━━━━━ RECORD EXTRACTS ━━━━━

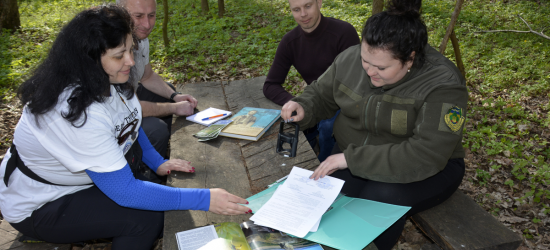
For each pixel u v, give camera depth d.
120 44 1.39
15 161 1.65
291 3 2.72
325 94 2.35
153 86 2.98
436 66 1.79
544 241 2.57
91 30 1.33
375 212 1.55
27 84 1.40
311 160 2.03
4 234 1.96
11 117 4.18
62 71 1.36
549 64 5.49
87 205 1.74
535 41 6.84
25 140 1.54
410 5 1.58
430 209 1.90
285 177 1.84
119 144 1.74
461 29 7.45
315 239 1.40
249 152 2.13
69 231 1.73
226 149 2.17
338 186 1.72
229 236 1.45
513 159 3.45
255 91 3.08
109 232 1.76
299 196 1.66
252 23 8.27
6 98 4.59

━━━━━

Respond with the lines above, from the one that holds "325 94 2.35" to the end of the listing, each repeated exactly, and with no other material.

*RESULT FOR THIS TASK*.
325 94 2.35
153 86 2.98
436 66 1.79
544 241 2.57
91 30 1.33
375 212 1.55
27 84 1.40
311 160 2.03
4 234 1.96
11 117 4.18
62 71 1.36
549 64 5.49
87 205 1.74
535 41 6.84
25 140 1.54
410 5 1.58
430 209 1.90
285 177 1.84
119 144 1.74
461 29 7.45
315 239 1.40
249 152 2.13
69 231 1.73
226 149 2.17
338 186 1.72
229 236 1.45
513 159 3.45
255 91 3.08
109 232 1.76
299 196 1.66
252 23 8.27
6 98 4.59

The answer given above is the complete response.